Statsd aggregation issue on some metrics with multiple schedulers running

vDMG commented 2 years ago

Apache Airflow version

Other Airflow 2 version

What happened

When I am running multiple schedulers (>1) the statsd exporter does not correctly sum the running tasks from the different scheduler but it does just take one metric from one scheduler and display it as the value.

the metric name : airflow_executor_running_tasks

What you think should happen instead

airflow statsd exporter should sum up all running tasks from all the existing and running schedulers to calculate airflow_executor_running_tasks

How to reproduce

Run an airflow cluster with 2 schedulers and with statsd enabled.
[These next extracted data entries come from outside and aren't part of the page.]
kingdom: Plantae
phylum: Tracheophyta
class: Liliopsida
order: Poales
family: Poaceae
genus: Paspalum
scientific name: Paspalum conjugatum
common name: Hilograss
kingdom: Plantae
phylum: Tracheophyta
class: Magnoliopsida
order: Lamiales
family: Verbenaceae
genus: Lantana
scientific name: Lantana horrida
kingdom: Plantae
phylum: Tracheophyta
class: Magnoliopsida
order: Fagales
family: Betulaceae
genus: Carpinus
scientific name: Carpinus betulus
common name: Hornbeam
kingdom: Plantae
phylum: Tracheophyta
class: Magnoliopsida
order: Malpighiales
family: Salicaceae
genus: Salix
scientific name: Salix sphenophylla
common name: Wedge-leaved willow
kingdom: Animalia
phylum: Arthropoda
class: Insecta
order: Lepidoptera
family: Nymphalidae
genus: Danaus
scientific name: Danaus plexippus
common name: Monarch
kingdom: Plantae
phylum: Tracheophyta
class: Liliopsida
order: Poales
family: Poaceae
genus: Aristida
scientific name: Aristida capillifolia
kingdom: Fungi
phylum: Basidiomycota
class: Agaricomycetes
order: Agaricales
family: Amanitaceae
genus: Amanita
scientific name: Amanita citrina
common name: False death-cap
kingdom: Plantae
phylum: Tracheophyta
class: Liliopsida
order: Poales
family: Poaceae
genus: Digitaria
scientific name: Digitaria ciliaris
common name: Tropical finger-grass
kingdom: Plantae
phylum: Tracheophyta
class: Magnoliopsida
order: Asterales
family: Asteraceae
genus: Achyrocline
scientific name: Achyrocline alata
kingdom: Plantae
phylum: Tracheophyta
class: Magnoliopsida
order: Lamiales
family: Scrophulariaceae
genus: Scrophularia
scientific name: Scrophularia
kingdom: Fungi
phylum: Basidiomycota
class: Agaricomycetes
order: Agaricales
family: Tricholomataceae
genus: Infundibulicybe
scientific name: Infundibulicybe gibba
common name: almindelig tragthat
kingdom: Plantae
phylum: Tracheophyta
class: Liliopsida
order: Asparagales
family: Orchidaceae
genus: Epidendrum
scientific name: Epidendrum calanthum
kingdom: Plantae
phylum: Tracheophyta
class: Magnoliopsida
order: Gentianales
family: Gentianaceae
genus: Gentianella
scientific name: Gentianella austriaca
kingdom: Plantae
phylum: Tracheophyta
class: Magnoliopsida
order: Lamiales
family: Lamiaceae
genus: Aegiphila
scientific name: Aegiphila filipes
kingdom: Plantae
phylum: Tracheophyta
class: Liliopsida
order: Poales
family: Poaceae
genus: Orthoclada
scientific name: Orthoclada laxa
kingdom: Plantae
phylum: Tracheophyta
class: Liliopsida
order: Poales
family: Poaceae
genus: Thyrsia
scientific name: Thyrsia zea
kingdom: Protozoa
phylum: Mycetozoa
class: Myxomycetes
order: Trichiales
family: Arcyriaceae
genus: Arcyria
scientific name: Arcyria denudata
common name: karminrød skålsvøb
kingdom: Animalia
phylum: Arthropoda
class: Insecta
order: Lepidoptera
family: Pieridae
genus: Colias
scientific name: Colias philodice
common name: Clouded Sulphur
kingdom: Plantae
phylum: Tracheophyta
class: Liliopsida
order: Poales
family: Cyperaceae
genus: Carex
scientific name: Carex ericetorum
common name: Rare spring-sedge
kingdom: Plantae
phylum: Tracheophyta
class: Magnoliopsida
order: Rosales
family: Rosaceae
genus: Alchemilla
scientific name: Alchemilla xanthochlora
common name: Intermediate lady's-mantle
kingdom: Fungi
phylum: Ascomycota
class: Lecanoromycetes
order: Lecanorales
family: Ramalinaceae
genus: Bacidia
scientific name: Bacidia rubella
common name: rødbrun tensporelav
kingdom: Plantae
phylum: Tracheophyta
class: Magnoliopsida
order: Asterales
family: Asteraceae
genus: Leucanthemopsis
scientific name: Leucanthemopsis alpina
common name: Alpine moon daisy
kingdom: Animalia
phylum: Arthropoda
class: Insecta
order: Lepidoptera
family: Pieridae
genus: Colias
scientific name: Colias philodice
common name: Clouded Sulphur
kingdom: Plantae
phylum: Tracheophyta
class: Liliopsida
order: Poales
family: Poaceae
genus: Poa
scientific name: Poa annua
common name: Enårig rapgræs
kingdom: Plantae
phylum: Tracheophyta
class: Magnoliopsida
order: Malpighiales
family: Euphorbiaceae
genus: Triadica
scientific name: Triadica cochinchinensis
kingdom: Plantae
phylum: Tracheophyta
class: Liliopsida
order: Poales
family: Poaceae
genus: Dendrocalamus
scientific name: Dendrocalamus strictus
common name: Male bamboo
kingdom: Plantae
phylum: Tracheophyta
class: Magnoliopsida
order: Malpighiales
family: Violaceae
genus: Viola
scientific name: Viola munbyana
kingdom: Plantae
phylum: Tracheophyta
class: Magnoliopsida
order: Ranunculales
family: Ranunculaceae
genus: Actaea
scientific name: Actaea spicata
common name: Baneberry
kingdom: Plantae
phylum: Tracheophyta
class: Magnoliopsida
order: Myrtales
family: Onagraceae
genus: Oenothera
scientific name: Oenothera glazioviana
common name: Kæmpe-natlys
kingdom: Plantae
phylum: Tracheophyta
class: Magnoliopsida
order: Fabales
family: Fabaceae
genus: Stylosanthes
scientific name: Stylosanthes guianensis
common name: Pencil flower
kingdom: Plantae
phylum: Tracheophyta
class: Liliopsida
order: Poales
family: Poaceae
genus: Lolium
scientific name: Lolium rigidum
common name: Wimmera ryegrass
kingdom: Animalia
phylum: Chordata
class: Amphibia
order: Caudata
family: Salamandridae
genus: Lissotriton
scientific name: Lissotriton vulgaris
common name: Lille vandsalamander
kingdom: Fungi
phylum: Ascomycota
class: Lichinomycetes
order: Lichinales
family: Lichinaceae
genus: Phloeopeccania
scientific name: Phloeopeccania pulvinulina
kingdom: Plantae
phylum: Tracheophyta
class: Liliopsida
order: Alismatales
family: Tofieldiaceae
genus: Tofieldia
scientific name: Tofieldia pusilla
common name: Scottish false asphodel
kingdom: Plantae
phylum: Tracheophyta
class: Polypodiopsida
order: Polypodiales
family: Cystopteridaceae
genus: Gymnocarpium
Create enough tasks to balance them between the 2 schedulers. Using the UI you can check that between the displayed value and the airflow_executor_running_tasks metric exposed by statsd you will not have the same number?

Operating System

Debian GNU/Linux 11 (bullseye)

Versions of Apache Airflow Providers

apache-airflow-providers-amazon==3.4.0 apache-airflow-providers-celery==2.1.4 apache-airflow-providers-cncf-kubernetes==4.0.2 apache-airflow-providers-docker==2.7.0 apache-airflow-providers-elasticsearch==3.0.3 apache-airflow-providers-ftp==2.1.2 apache-airflow-providers-google==7.0.0 apache-airflow-providers-grpc==2.0.4 apache-airflow-providers-hashicorp==2.2.0 apache-airflow-providers-http==2.1.2 apache-airflow-providers-imap==2.2.3 apache-airflow-providers-microsoft-azure==3.9.0 apache-airflow-providers-mysql==2.2.3 apache-airflow-providers-odbc==2.0.4 apache-airflow-providers-postgres==4.1.0 apache-airflow-providers-redis==2.0.4 apache-airflow-providers-sendgrid==2.0.4 apache-airflow-providers-sftp==2.6.0 apache-airflow-providers-slack==4.2.3 apache-airflow-providers-sqlite==2.1.3 apache-airflow-providers-ssh==2.4.4

Deployment

Official Apache Airflow Helm Chart

Deployment details

No response

Anything else

No response

Are you willing to submit PR?

[ ] Yes I am willing to submit a PR!

Code of Conduct

[X] I agree to follow this project's Code of Conduct

boring-cyborg[bot] commented 2 years ago

Thanks for opening your first issue here! Be sure to follow the issue template!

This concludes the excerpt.